Aim of the task |
Your task is to copy every line of the records below that contains "الإدارية".

Saved entries |
******

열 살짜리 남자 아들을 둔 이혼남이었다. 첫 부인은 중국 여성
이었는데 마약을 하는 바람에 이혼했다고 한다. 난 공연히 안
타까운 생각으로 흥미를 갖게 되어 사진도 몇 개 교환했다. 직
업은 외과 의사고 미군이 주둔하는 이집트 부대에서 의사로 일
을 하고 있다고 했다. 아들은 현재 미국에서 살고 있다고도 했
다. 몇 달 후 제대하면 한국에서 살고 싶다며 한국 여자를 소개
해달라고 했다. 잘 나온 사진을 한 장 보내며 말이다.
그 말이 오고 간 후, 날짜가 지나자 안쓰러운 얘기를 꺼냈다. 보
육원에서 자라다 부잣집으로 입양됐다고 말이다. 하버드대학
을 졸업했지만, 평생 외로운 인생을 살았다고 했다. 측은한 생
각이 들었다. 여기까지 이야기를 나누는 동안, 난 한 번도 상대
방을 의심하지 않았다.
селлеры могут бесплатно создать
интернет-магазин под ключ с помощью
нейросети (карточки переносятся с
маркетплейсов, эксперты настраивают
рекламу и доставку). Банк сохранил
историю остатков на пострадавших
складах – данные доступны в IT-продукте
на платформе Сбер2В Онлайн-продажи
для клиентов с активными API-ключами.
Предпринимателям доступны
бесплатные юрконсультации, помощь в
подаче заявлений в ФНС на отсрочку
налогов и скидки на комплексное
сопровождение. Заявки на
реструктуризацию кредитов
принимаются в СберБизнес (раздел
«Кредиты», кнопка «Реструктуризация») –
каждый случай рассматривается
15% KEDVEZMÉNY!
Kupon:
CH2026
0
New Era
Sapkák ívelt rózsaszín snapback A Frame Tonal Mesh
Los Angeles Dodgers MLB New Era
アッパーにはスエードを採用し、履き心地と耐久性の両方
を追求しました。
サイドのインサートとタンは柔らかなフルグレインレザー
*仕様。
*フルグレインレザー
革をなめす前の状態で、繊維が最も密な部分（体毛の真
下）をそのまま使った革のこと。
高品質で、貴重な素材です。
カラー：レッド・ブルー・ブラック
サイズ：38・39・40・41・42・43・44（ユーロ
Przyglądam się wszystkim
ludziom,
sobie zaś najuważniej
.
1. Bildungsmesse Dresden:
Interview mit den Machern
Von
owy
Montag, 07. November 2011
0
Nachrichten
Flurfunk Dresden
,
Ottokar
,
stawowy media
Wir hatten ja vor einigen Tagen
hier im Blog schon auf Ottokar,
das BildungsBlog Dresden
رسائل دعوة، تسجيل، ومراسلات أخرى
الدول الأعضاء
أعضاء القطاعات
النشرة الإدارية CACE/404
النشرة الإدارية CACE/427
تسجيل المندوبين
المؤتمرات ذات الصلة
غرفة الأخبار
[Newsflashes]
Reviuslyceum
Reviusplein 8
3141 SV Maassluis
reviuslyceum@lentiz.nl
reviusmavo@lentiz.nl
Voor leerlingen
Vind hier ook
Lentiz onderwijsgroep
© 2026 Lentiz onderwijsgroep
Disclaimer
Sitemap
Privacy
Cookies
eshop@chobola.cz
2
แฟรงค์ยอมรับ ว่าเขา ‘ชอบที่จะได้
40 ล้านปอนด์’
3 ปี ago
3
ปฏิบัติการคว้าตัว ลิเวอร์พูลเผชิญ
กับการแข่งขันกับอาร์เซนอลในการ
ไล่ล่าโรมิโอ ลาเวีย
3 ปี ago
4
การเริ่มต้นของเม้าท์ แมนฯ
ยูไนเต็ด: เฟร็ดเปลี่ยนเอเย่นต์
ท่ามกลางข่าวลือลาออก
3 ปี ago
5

******

Exercise result |
النشرة الإدارية CACE/404
النشرة الإدارية CACE/427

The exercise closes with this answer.